The Wolf of Wall Street is the latest collaboration between Martin
Scorcese and Leo Di Caprio. It is a lot of fun.
Di Caprio plays Jordan Belfort, who builds himself up from humble
beginnings to a position as one of the most powerful men on Wall Street. He doesn't do
it entirely legally, though, and soon comes under the spotlight of FBI agent, Patrick
Denham.
Most of the movie is concerned with showing the decadent lifestyle of Belfort and his group of
cronies that he accrues on his journey to the top.
We don't need either Belfort ,
who narrates, or Scorcese, who directs, to tell us how over the top, how
obscene, the way of life of Wall Street traders was in the eighties and
nineties.
There is no overt commentary on the amorality of the lifestyle, there
doesn't need to be. We are simply shown the excess, the hookers, the mounds and
mounds of drugs, the unending supply of cash and the bizarre, irresponsible
behaviour, and allowed to make our own minds up.
The spirit of the times is captured perfectly, the "Greed is
good" mantra of the bond traders of these unimaginable decades. We see the
groupthink of the employees in the Stratton Oakmont offices, all united in
their obsessive frenzy to get rich. Staff meetings are addressed by Belfort , and turn into a kind of Nuremberg rally, their leader in chief
whipping his minions into a mania for selling and making cash.

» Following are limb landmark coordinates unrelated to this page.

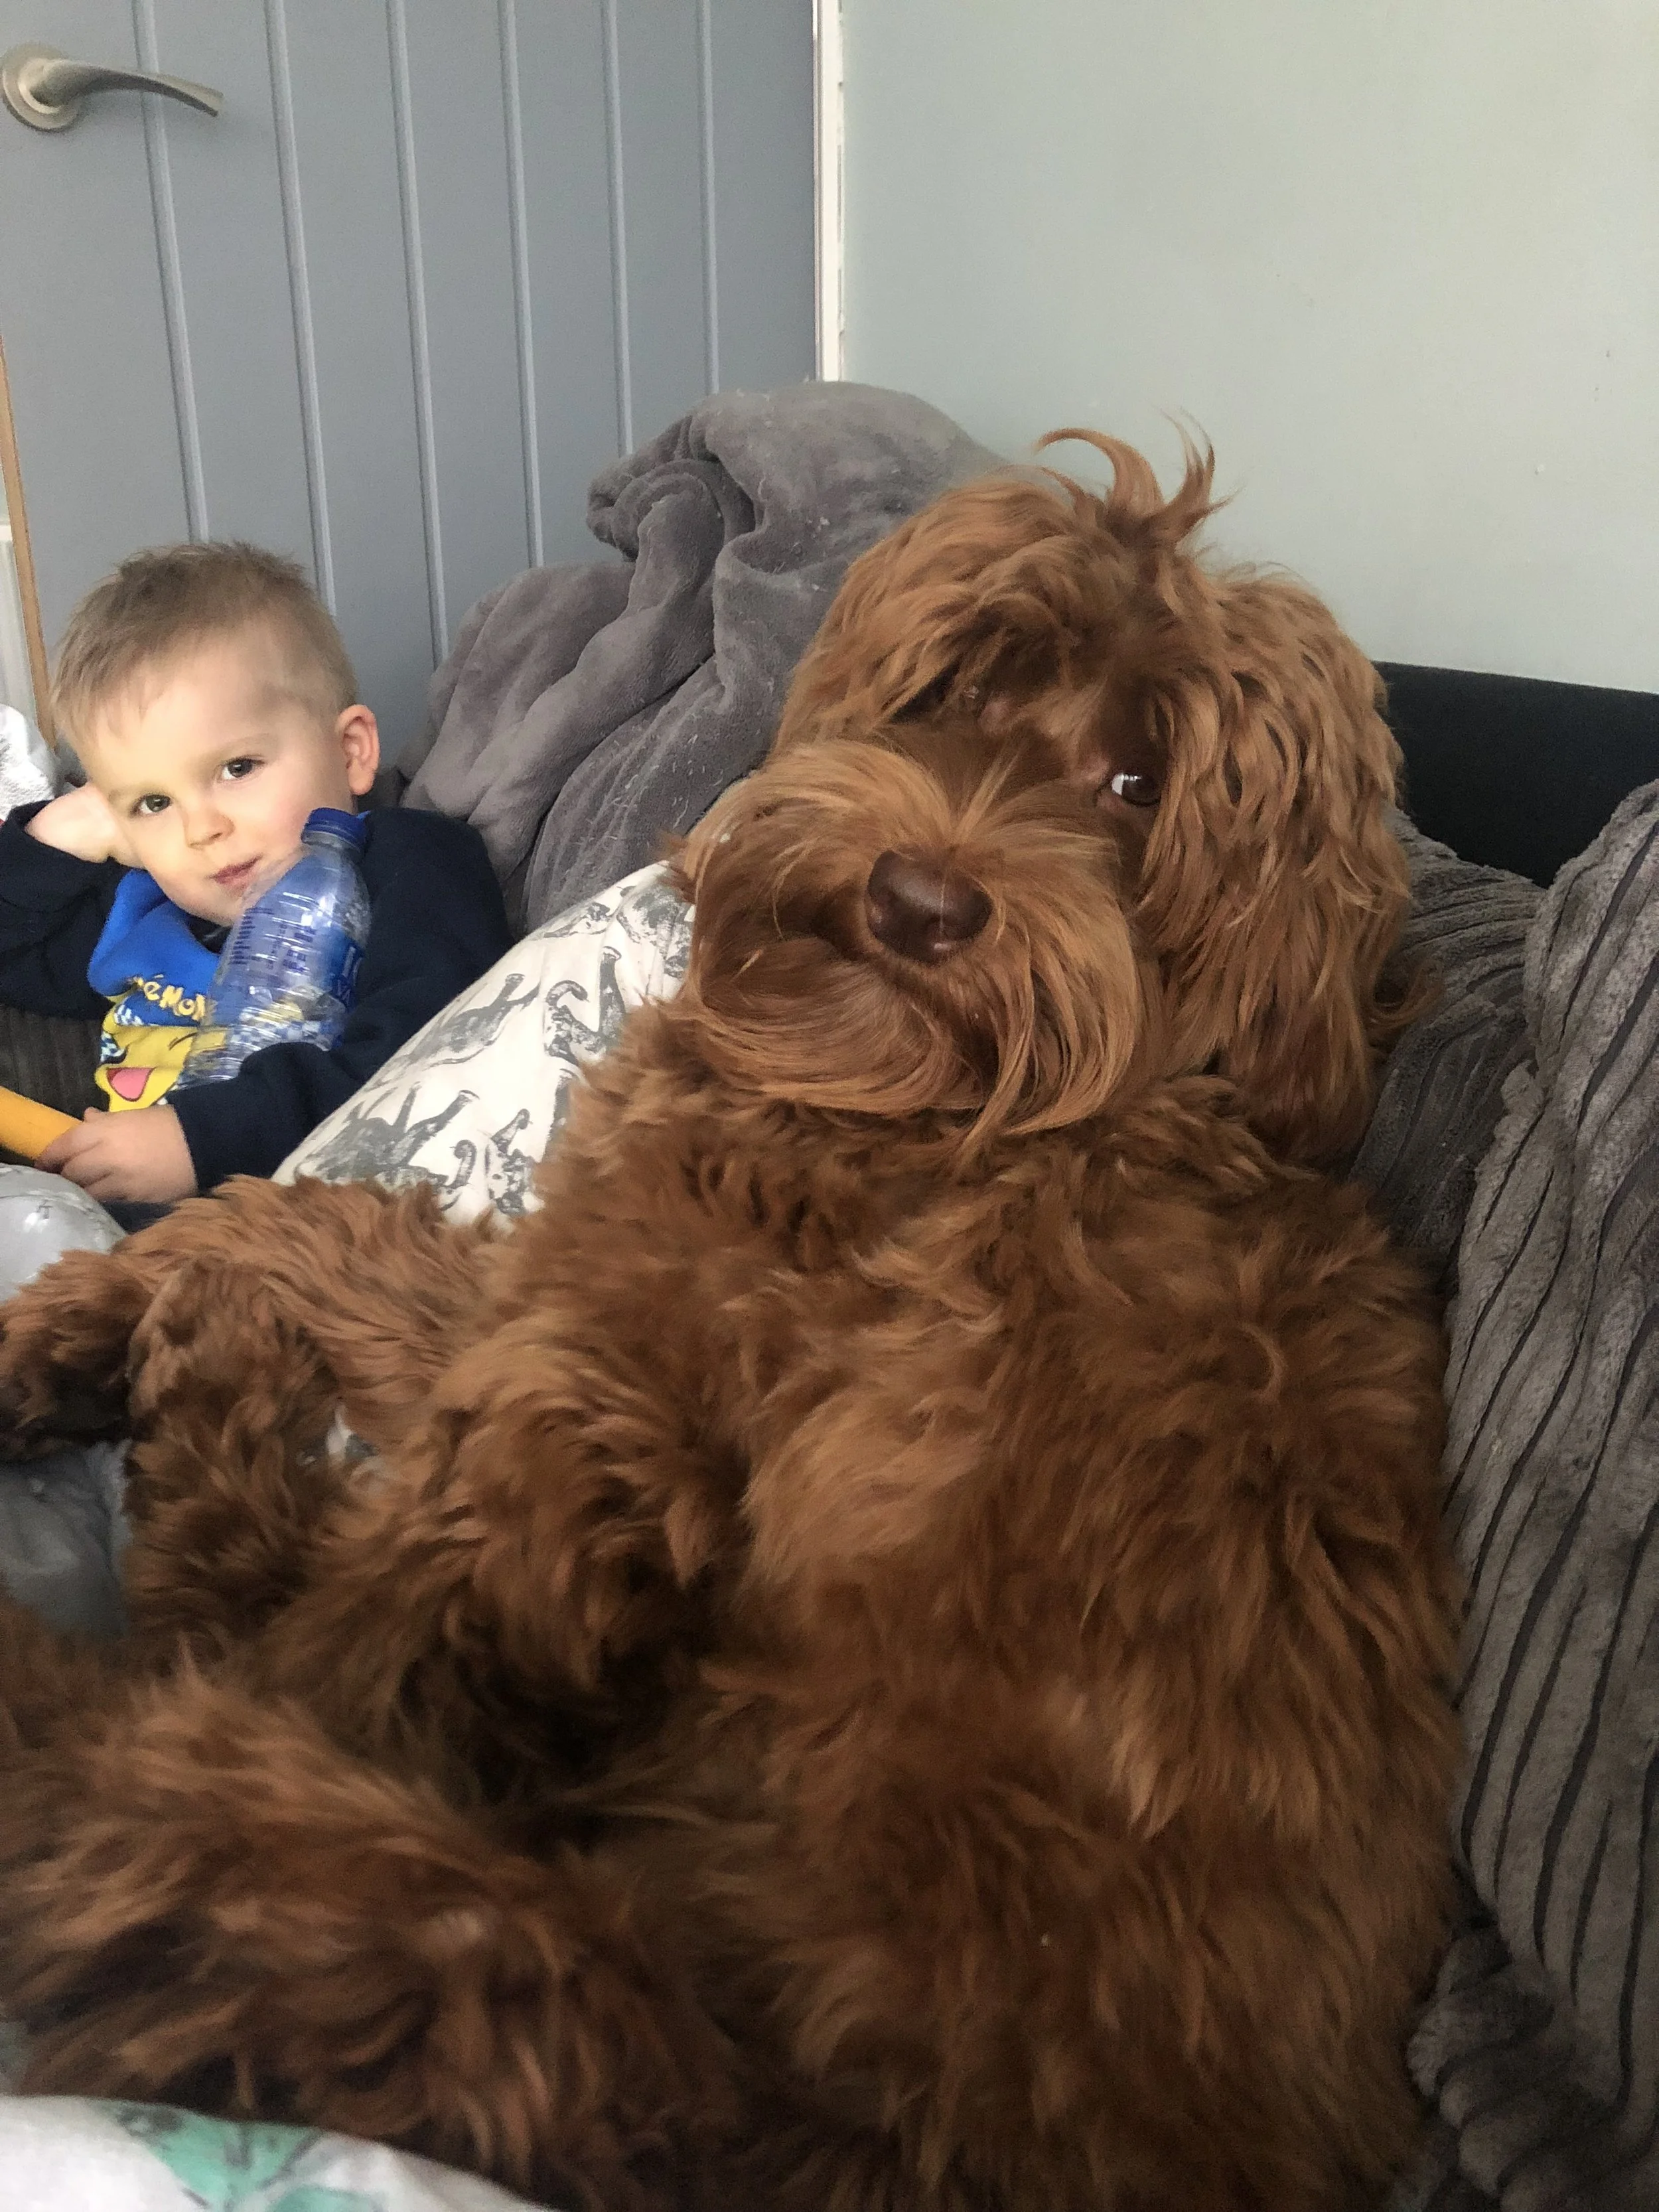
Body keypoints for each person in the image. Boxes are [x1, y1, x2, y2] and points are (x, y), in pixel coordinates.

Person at [0, 542, 511, 1211]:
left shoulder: (405, 863)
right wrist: (59, 834)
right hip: (124, 1248)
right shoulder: (141, 910)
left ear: (350, 751)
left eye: (236, 768)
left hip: (317, 1236)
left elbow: (431, 1049)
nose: (200, 829)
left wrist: (202, 1140)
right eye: (154, 803)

And it is a tremendous amount of fun. From the first frame it plays the
situation for laughs. Jonah Hill, who plays Donny, Belfort 's partner in crime, spends the whole
movie with a set of comedy false teeth in. Donny, of course, is famed for being
married to his cousin.
Jordan Belfort is basically a nineteen eighties/ nineties version of Leo
Di Caprio's last role, as The Great Gatsby. He is a dreamer, like Gatsby,
self-destructive, utterly self-absorbed, with a single-minded obsession to make
piles and piles and piles of cash.
"Strattan Oakmont is America ." This is Belfort 's line in the
middle of this movie, and it is not accidental. The name of the company is
pulled out of the air by Belfort ,
it has no connection to him or anyone who works there, it is simply
WASP-sounding enough to gain them the respect that they need to survive in the
bond trading jungle.
It is the definition of self-invention. There is nothing real about
either the profession, or Belfort 's
made up company, and yet precisely because of their lack of substance, they are
a raging success.
The whole enterprise is built on sand. They start off by selling worthless
penny stocks to Joe Schmos who don't know any better, and build up into insider
trading and money laundering. It is the ugly side of American capitalism where
anything goes as long as it makes money.
Like Goodfellas, there is a prominent voice-over, as Belfort narrates his rise and fall, with a
certain wry cynicism. Di Caprio takes over the role, and gives us a real
anti-hero. Belfort
genuinely cares about the people around him, inasmuch as he is capable of
doing, yet he constantly lets down his wives, partners and children in his mad
obsession for making money, taking drugs and living life to the full.